= Beginning of Section =

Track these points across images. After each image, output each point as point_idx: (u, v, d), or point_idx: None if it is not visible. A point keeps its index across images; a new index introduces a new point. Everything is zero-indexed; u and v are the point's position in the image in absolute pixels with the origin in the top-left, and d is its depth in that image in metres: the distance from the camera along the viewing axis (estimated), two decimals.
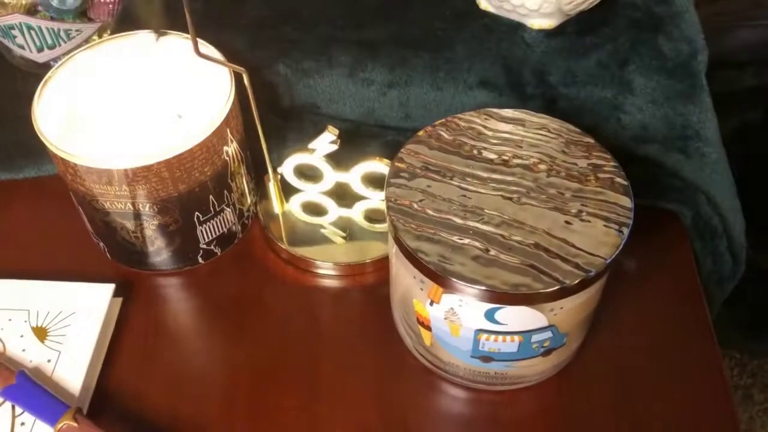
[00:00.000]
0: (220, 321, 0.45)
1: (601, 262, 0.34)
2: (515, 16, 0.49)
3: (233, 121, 0.44)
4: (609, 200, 0.36)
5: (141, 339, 0.44)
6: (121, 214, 0.43)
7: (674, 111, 0.47)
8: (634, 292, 0.45)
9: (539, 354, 0.38)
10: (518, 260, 0.34)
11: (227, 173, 0.45)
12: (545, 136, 0.39)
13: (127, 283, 0.47)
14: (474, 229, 0.35)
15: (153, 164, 0.40)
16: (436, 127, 0.40)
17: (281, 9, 0.51)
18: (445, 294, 0.35)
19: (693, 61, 0.47)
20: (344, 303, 0.46)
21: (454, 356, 0.39)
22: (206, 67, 0.45)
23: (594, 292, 0.37)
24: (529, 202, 0.36)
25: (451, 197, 0.37)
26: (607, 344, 0.43)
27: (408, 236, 0.35)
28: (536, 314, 0.35)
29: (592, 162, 0.38)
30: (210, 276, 0.48)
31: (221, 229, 0.47)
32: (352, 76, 0.49)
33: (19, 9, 0.54)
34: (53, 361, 0.41)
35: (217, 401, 0.41)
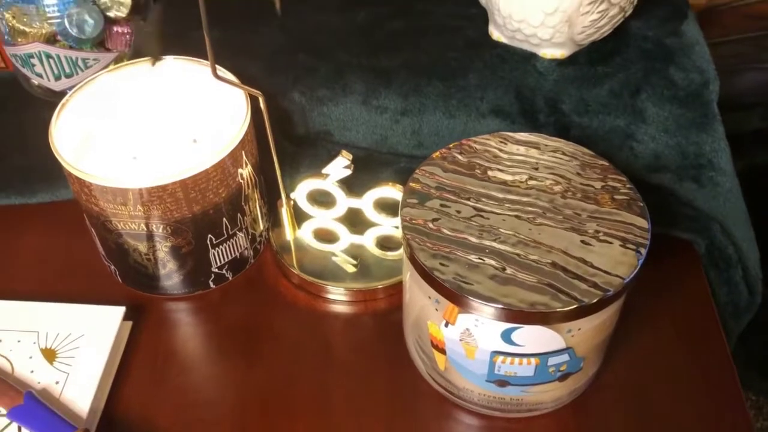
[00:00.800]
0: (231, 346, 0.45)
1: (620, 281, 0.34)
2: (527, 46, 0.49)
3: (248, 145, 0.44)
4: (626, 221, 0.36)
5: (150, 363, 0.44)
6: (134, 236, 0.43)
7: (687, 140, 0.47)
8: (649, 320, 0.45)
9: (556, 378, 0.38)
10: (535, 279, 0.34)
11: (241, 196, 0.45)
12: (560, 159, 0.39)
13: (137, 307, 0.46)
14: (490, 248, 0.35)
15: (168, 184, 0.40)
16: (450, 149, 0.40)
17: (296, 38, 0.52)
18: (461, 314, 0.35)
19: (705, 90, 0.47)
20: (356, 329, 0.46)
21: (469, 381, 0.38)
22: (222, 93, 0.46)
23: (611, 314, 0.36)
24: (546, 223, 0.36)
25: (466, 217, 0.37)
26: (623, 372, 0.43)
27: (423, 255, 0.35)
28: (553, 335, 0.35)
29: (607, 184, 0.38)
30: (221, 301, 0.47)
31: (233, 253, 0.46)
32: (366, 103, 0.49)
33: (39, 38, 0.55)
34: (61, 383, 0.41)
35: (227, 427, 0.41)
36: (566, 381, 0.38)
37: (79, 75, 0.56)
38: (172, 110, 0.48)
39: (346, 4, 0.55)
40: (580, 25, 0.46)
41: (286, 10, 0.54)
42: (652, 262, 0.47)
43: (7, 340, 0.43)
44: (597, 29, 0.47)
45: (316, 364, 0.43)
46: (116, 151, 0.46)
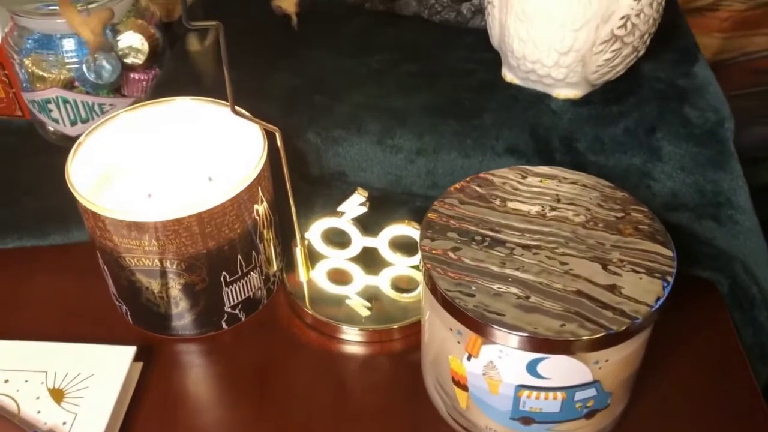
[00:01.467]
0: (244, 389, 0.43)
1: (647, 309, 0.33)
2: (541, 86, 0.50)
3: (264, 181, 0.44)
4: (649, 250, 0.36)
5: (161, 405, 0.42)
6: (148, 272, 0.42)
7: (704, 178, 0.47)
8: (674, 362, 0.44)
9: (582, 416, 0.36)
10: (561, 307, 0.33)
11: (256, 233, 0.44)
12: (580, 191, 0.39)
13: (148, 349, 0.45)
14: (513, 277, 0.34)
15: (184, 218, 0.40)
16: (468, 182, 0.40)
17: (311, 80, 0.52)
18: (485, 345, 0.34)
19: (720, 128, 0.47)
20: (372, 371, 0.44)
21: (492, 419, 0.37)
22: (238, 133, 0.46)
23: (638, 346, 0.35)
24: (568, 252, 0.35)
25: (487, 247, 0.36)
26: (649, 414, 0.41)
27: (445, 283, 0.34)
28: (580, 367, 0.33)
29: (629, 215, 0.38)
30: (233, 342, 0.46)
31: (247, 292, 0.46)
32: (381, 143, 0.49)
33: (57, 83, 0.55)
34: (69, 424, 0.39)
35: None
36: (593, 419, 0.37)
37: (95, 120, 0.57)
38: (188, 149, 0.48)
39: (360, 50, 0.56)
40: (593, 64, 0.47)
41: (300, 56, 0.55)
42: (674, 303, 0.46)
43: (15, 380, 0.41)
44: (611, 68, 0.47)
45: (330, 406, 0.42)
46: (132, 188, 0.46)
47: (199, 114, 0.48)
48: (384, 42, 0.56)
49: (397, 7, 0.59)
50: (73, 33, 0.54)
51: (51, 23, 0.53)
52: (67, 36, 0.54)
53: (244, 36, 0.58)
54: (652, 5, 0.45)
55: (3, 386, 0.41)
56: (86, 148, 0.45)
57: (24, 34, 0.55)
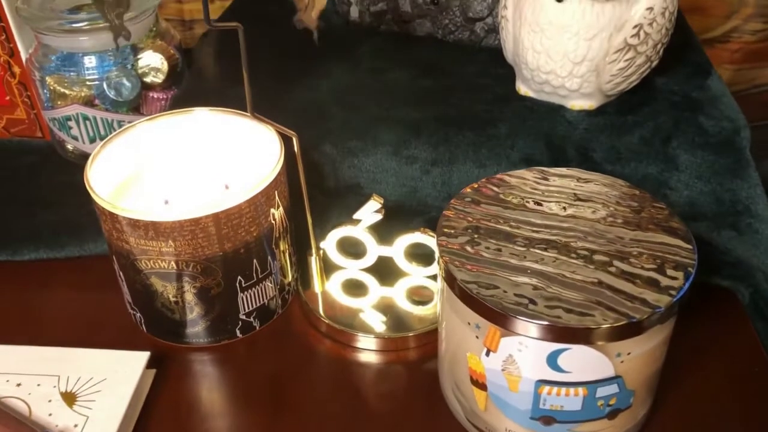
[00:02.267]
0: (257, 397, 0.42)
1: (669, 299, 0.32)
2: (555, 98, 0.50)
3: (281, 186, 0.44)
4: (669, 243, 0.35)
5: (173, 413, 0.42)
6: (164, 275, 0.42)
7: (722, 186, 0.47)
8: (698, 372, 0.43)
9: (605, 415, 0.35)
10: (582, 297, 0.32)
11: (272, 239, 0.44)
12: (598, 189, 0.39)
13: (161, 357, 0.45)
14: (532, 269, 0.34)
15: (201, 217, 0.40)
16: (485, 182, 0.40)
17: (327, 95, 0.53)
18: (504, 338, 0.33)
19: (736, 137, 0.47)
20: (388, 379, 0.44)
21: (512, 420, 0.36)
22: (255, 143, 0.46)
23: (661, 341, 0.34)
24: (588, 246, 0.35)
25: (505, 241, 0.36)
26: (674, 422, 0.40)
27: (462, 275, 0.34)
28: (602, 360, 0.33)
29: (647, 211, 0.37)
30: (247, 351, 0.46)
31: (262, 300, 0.45)
32: (396, 154, 0.49)
33: (78, 100, 0.56)
34: (80, 426, 0.39)
35: None
36: (615, 420, 0.36)
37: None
38: (205, 159, 0.48)
39: (375, 67, 0.56)
40: (607, 74, 0.47)
41: (317, 71, 0.56)
42: (695, 313, 0.45)
43: (27, 384, 0.41)
44: (624, 78, 0.47)
45: (345, 415, 0.41)
46: (149, 196, 0.46)
47: (216, 124, 0.48)
48: (399, 60, 0.57)
49: (411, 29, 0.60)
50: (95, 50, 0.55)
51: (74, 41, 0.54)
52: (89, 53, 0.55)
53: (263, 52, 0.59)
54: (664, 14, 0.45)
55: (15, 389, 0.41)
56: (105, 156, 0.45)
57: (48, 53, 0.56)
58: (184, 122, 0.48)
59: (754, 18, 0.90)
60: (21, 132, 0.64)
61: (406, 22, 0.60)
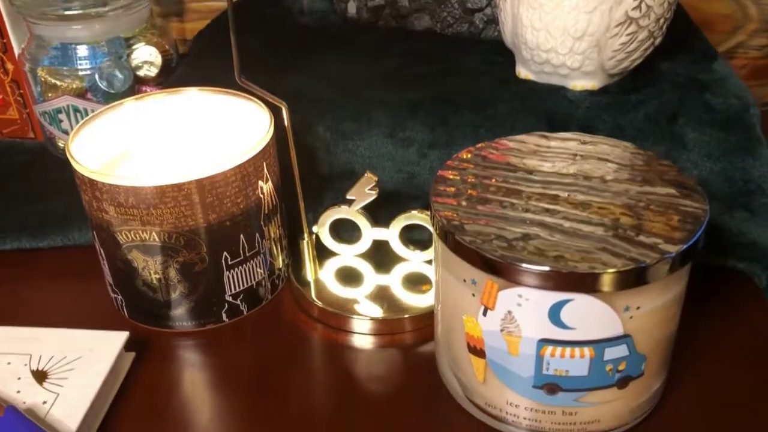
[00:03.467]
0: (243, 382, 0.40)
1: (680, 246, 0.30)
2: (556, 79, 0.49)
3: (270, 159, 0.42)
4: (680, 195, 0.33)
5: (151, 396, 0.39)
6: (145, 249, 0.40)
7: (732, 165, 0.45)
8: (715, 356, 0.40)
9: (614, 382, 0.32)
10: (587, 244, 0.30)
11: (261, 215, 0.42)
12: (603, 149, 0.37)
13: (143, 342, 0.42)
14: (532, 220, 0.32)
15: (184, 183, 0.38)
16: (483, 145, 0.38)
17: (321, 81, 0.52)
18: (502, 292, 0.31)
19: (746, 114, 0.46)
20: (383, 364, 0.41)
21: (513, 391, 0.33)
22: (246, 122, 0.45)
23: (673, 297, 0.32)
24: (593, 200, 0.33)
25: (503, 195, 0.34)
26: (689, 403, 0.37)
27: (457, 227, 0.32)
28: (609, 313, 0.30)
29: (654, 168, 0.35)
30: (234, 337, 0.43)
31: (250, 281, 0.43)
32: (392, 136, 0.48)
33: (69, 92, 0.55)
34: (49, 403, 0.36)
35: None
36: (626, 390, 0.33)
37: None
38: (195, 138, 0.47)
39: (372, 57, 0.55)
40: (609, 49, 0.46)
41: (312, 62, 0.55)
42: (710, 299, 0.43)
43: None
44: (627, 55, 0.46)
45: (339, 401, 0.38)
46: (134, 170, 0.44)
47: (206, 104, 0.47)
48: (396, 51, 0.56)
49: (409, 23, 0.59)
50: (88, 41, 0.54)
51: (67, 30, 0.54)
52: (82, 44, 0.54)
53: (258, 45, 0.58)
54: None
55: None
56: (89, 131, 0.44)
57: (41, 44, 0.55)
58: (173, 101, 0.47)
59: (760, 33, 0.89)
60: (13, 133, 0.63)
61: (404, 17, 0.59)
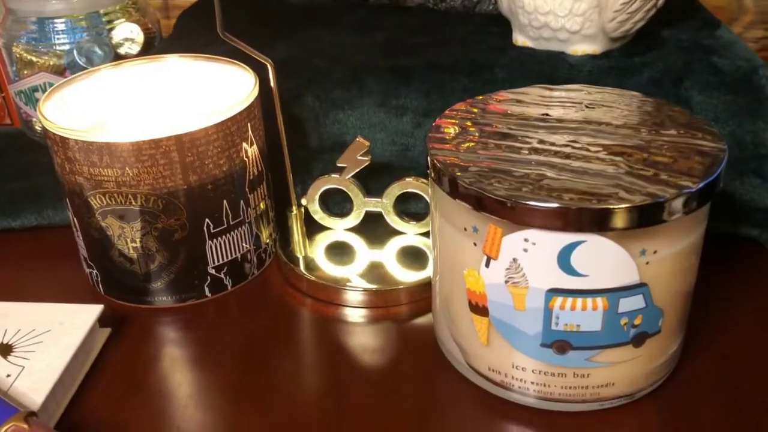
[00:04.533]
0: (227, 362, 0.36)
1: (698, 180, 0.27)
2: (555, 44, 0.46)
3: (255, 121, 0.40)
4: (694, 136, 0.31)
5: (127, 374, 0.36)
6: (120, 214, 0.37)
7: (741, 128, 0.43)
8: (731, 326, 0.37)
9: (630, 339, 0.30)
10: (599, 181, 0.28)
11: (245, 180, 0.39)
12: (610, 97, 0.35)
13: (120, 319, 0.39)
14: (537, 161, 0.29)
15: (162, 139, 0.35)
16: (481, 97, 0.36)
17: (311, 50, 0.49)
18: (507, 237, 0.28)
19: (754, 75, 0.43)
20: (378, 338, 0.38)
21: (520, 351, 0.30)
22: (228, 88, 0.42)
23: (690, 244, 0.29)
24: (602, 142, 0.31)
25: (506, 141, 0.31)
26: (706, 370, 0.34)
27: (456, 170, 0.29)
28: (624, 258, 0.28)
29: (665, 113, 0.33)
30: (217, 313, 0.40)
31: (234, 252, 0.40)
32: (384, 104, 0.45)
33: (46, 68, 0.53)
34: (13, 376, 0.33)
35: None
36: (643, 349, 0.30)
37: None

= End of Section =

Repeat verbatim the lines between the start of the data and the line containing "30: (210, 276, 0.48)", both ends included, omitting all pictures.

**Solution to this task:**
Track these points across images. After each image, output each point as point_idx: (u, v, d), or point_idx: None if it is not visible. A point keeps its index across images; a new index introduces a new point. Everything is zero-indexed; u and v are the point's position in the image in absolute pixels with the origin in the top-left, and d is its depth in that image in metres: the distance from the camera along the viewing axis (estimated), two decimals.
[00:00.000]
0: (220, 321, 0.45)
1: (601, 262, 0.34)
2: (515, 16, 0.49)
3: (233, 121, 0.44)
4: (609, 200, 0.36)
5: (141, 339, 0.44)
6: (121, 214, 0.43)
7: (674, 111, 0.47)
8: (634, 292, 0.45)
9: (539, 354, 0.38)
10: (518, 260, 0.34)
11: (227, 173, 0.45)
12: (545, 136, 0.39)
13: (127, 283, 0.47)
14: (474, 229, 0.35)
15: (153, 164, 0.40)
16: (436, 127, 0.40)
17: (281, 9, 0.51)
18: (445, 294, 0.35)
19: (693, 61, 0.47)
20: (344, 303, 0.46)
21: (454, 356, 0.39)
22: (206, 67, 0.45)
23: (594, 292, 0.37)
24: (529, 202, 0.36)
25: (451, 197, 0.37)
26: (607, 344, 0.43)
27: (408, 236, 0.35)
28: (536, 314, 0.35)
29: (592, 162, 0.38)
30: (210, 276, 0.48)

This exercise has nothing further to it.